Metí una y otra vez la cuchara en el plato, dejando caer los pedazos de comida como una cascada, como si al hacer eso me volvería el hambre que tenía. Pero Link no lo vio como algo bueno.
-¿No piensas comer? A ti te gusta la comida que hago.- me dijo levantado una de sus cejas.
-Sí, pero no cuando te lo enseña Ilia…- le respondí cortante.
Link rodó sus ojos y puso su mano sobre su frente. -Ari… ¿por qué la odias tanto?- dijo volviendo a levantar la ceja. Lo miré un poco avergonzada, no sabía qué decirle sobre mi odio hacia Ilia. Comencé a jugar con un mechón de mi cabello y fijé la vista de mis ojos en los pedazos de rábanos que flotaban en la sopa.
-No la odio…- hablé en un hilito de voz tan agudo como si fuese un pito –es sólo que me molesta porque… ella tiene las orejas pequeñas…- mentí.
Link se sorprendió con lo que dije, porque se quedó estupefacto por unos segundos, pero luego estalló en carcajadas. Se rió tan fuerte que hasta las gallinas de nuestro gallinero comenzaron a cacarear junto con el gallo, uniéndose los perros de los vecinos y el relincho de Epona. Se rió tan fuerte, que al estar balanceándose en la silla, perdió el equilibrio y se calló de espaldas. Yo me quedé sentada en mi lugar hasta que Link se reincorporó en la mesa un poco más calmado.
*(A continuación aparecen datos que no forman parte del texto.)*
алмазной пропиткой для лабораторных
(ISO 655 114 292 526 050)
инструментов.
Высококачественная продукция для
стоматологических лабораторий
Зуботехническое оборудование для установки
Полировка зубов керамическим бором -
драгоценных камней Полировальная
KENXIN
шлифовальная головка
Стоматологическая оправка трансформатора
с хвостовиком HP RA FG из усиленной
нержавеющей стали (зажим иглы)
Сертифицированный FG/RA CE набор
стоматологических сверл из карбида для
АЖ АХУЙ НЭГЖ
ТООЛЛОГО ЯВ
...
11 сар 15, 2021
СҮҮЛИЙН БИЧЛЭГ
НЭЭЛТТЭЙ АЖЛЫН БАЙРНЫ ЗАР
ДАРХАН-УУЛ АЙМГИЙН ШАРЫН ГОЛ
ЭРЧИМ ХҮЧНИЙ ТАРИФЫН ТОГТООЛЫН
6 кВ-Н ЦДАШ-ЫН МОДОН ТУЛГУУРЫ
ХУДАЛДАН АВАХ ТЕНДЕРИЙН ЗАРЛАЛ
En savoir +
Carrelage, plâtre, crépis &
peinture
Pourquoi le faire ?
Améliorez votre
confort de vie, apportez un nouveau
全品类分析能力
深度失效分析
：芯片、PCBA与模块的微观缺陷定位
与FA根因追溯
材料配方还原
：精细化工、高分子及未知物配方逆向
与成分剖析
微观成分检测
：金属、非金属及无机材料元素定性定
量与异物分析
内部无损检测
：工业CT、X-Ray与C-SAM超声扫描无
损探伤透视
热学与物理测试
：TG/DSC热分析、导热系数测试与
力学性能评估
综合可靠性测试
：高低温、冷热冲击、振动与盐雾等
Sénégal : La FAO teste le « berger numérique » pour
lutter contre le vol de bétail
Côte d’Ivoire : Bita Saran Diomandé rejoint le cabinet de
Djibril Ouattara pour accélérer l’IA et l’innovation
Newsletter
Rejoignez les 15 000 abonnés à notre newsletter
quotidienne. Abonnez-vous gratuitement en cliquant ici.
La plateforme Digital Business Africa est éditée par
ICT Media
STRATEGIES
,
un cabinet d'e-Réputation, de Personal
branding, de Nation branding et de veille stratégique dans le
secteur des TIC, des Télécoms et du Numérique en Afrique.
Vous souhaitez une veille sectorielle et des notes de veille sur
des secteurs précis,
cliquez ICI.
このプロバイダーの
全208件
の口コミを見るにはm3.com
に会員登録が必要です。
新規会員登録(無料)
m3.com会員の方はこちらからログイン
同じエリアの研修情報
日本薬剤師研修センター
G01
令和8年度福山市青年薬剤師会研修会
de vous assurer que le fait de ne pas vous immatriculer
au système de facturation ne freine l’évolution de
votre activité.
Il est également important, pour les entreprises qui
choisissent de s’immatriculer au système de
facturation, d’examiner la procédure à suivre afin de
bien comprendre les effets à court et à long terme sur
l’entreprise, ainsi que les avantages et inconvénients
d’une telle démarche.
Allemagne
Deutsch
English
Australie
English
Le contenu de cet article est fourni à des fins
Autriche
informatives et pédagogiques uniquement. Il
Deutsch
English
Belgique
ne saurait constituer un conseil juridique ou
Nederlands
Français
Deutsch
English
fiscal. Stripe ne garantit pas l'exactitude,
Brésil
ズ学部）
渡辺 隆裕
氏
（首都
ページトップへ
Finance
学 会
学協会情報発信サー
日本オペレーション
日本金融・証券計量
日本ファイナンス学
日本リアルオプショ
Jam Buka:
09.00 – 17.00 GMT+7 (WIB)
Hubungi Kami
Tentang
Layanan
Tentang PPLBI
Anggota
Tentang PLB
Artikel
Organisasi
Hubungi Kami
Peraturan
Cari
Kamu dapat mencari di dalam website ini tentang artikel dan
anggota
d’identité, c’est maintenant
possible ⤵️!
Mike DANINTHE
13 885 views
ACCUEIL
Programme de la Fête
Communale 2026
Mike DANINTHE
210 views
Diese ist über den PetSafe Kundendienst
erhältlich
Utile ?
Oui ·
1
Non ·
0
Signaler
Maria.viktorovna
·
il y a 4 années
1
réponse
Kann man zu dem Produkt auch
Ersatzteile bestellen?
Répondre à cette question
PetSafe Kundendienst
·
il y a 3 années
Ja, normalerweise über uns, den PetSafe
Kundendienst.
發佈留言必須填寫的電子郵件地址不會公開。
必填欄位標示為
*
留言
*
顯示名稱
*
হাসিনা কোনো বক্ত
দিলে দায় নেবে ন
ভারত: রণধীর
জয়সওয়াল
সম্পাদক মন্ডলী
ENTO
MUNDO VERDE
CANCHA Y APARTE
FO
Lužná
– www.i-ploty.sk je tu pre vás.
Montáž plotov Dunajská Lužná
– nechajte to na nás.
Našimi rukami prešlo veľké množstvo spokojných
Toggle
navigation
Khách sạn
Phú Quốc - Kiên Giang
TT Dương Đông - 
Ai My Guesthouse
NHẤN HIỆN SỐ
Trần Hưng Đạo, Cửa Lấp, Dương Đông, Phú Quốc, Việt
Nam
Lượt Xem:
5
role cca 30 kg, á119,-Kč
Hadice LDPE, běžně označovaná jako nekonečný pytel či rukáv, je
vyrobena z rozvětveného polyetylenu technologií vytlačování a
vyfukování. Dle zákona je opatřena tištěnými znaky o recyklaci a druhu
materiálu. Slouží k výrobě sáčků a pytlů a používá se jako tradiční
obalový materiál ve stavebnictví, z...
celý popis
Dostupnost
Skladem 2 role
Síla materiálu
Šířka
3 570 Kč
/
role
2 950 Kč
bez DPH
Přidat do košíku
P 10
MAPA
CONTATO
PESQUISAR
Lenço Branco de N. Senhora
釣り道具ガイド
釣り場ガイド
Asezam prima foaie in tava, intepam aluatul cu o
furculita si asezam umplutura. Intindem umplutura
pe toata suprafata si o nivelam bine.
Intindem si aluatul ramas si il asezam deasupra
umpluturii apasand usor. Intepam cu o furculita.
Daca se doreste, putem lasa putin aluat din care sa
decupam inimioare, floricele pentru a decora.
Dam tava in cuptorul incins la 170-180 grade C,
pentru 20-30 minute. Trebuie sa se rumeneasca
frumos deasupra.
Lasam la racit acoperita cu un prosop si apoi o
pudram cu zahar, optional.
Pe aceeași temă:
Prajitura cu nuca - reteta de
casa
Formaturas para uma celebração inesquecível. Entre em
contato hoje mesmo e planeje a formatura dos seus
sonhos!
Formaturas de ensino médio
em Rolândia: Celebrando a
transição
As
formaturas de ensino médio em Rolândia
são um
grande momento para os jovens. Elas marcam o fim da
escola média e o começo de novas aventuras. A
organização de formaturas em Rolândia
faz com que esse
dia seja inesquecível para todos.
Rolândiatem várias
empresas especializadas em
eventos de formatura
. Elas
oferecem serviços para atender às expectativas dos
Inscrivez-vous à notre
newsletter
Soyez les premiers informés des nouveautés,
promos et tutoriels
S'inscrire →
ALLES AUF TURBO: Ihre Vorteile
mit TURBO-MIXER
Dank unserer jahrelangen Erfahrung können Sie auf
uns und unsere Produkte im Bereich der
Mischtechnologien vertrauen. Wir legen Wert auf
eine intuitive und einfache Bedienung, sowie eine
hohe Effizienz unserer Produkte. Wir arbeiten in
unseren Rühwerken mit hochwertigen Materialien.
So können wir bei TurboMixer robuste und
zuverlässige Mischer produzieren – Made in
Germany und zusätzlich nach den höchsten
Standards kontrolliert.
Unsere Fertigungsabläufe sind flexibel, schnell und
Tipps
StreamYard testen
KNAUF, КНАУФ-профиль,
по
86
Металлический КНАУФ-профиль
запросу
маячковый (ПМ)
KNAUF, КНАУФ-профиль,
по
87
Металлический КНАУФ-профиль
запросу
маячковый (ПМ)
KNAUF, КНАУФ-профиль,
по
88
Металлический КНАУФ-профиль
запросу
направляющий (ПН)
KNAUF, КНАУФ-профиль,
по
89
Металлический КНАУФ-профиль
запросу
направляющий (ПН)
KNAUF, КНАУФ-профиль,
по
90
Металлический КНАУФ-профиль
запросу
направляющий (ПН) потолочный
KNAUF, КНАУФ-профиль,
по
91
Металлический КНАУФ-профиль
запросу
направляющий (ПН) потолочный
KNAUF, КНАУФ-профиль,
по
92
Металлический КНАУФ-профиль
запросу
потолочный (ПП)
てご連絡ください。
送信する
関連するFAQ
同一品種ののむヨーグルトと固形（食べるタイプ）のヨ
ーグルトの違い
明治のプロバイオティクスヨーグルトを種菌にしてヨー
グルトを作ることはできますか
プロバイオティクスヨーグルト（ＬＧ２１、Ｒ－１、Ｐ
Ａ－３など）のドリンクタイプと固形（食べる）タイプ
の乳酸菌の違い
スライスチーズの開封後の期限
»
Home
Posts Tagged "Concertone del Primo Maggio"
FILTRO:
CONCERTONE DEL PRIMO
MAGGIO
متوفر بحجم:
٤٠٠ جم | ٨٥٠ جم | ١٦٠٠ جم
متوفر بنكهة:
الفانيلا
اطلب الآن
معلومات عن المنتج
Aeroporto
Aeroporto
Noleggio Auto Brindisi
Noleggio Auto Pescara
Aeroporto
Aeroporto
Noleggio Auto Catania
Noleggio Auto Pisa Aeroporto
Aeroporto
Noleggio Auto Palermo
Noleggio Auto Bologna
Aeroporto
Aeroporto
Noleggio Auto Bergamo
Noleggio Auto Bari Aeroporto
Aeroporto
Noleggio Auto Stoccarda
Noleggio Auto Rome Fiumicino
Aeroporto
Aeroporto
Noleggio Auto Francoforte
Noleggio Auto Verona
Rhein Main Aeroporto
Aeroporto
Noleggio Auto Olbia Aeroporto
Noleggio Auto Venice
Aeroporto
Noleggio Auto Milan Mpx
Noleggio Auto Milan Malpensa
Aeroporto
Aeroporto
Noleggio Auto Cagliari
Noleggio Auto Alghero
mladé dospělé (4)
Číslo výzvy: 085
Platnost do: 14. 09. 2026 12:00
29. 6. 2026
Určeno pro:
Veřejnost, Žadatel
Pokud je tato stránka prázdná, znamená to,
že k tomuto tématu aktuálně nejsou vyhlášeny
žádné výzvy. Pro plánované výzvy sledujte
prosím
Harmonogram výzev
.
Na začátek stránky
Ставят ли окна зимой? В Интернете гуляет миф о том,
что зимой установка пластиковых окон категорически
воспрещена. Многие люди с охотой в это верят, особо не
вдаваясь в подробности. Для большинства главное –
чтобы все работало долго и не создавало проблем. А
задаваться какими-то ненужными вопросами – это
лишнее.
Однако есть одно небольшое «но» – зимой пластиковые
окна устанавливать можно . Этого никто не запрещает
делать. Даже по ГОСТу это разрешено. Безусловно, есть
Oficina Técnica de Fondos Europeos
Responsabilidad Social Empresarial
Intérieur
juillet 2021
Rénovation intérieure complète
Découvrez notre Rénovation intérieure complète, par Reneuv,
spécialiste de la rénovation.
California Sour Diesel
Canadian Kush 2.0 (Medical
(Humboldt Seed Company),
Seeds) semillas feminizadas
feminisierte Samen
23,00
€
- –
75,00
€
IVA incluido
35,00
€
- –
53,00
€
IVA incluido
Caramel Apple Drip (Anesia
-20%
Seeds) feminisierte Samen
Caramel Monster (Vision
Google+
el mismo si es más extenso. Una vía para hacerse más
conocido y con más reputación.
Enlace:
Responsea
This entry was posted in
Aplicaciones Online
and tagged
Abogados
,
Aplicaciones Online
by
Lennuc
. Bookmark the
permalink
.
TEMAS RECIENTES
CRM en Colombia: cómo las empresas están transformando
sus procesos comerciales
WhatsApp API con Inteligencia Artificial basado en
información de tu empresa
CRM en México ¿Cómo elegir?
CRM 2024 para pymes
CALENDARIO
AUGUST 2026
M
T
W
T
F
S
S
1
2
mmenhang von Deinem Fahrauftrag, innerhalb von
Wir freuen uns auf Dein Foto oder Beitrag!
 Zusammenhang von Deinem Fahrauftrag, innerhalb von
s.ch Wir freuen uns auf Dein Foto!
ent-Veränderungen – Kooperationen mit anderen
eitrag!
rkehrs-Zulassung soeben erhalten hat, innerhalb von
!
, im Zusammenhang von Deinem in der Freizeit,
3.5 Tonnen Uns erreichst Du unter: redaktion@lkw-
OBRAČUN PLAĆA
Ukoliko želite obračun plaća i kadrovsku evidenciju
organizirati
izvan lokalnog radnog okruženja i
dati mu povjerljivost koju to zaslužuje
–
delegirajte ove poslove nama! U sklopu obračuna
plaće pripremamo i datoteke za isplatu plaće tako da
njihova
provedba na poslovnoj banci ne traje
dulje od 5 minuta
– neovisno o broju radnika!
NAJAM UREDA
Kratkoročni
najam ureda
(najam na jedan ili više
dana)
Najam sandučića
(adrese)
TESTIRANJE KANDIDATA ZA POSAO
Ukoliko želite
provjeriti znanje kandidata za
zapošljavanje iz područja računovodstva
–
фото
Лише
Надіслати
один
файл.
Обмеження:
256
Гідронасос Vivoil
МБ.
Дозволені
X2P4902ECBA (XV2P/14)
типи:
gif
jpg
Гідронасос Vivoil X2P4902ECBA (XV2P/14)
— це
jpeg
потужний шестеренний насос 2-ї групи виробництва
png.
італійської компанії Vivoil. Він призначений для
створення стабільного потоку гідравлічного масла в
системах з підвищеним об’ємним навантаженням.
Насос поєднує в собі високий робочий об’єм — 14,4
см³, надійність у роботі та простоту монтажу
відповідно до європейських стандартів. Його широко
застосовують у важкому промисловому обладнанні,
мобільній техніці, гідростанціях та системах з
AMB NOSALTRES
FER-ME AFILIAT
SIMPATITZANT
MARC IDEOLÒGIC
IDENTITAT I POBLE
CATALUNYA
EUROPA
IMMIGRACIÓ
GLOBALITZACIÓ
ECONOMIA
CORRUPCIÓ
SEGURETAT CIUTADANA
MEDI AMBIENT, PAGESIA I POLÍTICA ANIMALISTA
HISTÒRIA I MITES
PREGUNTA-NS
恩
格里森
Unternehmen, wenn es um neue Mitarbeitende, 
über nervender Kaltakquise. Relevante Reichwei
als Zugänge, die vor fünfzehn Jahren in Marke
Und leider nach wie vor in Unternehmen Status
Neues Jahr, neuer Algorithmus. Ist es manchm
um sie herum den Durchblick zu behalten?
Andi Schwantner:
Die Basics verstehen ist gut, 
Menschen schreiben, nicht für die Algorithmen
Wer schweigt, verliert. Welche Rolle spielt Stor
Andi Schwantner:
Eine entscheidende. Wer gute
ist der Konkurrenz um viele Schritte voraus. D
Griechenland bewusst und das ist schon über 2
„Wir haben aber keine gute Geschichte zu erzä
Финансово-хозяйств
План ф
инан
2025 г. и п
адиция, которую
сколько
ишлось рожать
Se limpió las lágrimas de los ojos y me miró con simpatía. Me tomó la mano y me hizo verle a los ojos.
-Deja de preocuparte por la apariencia física Ari, al final, todos somos iguales. Además, todos tus amigos también son humanos, y tú no los odias.- dijo cariñosamente acariciando mi mejilla. Yo solo le sonreí torpemente y con las mejillas sonrojadas de la vergüenza.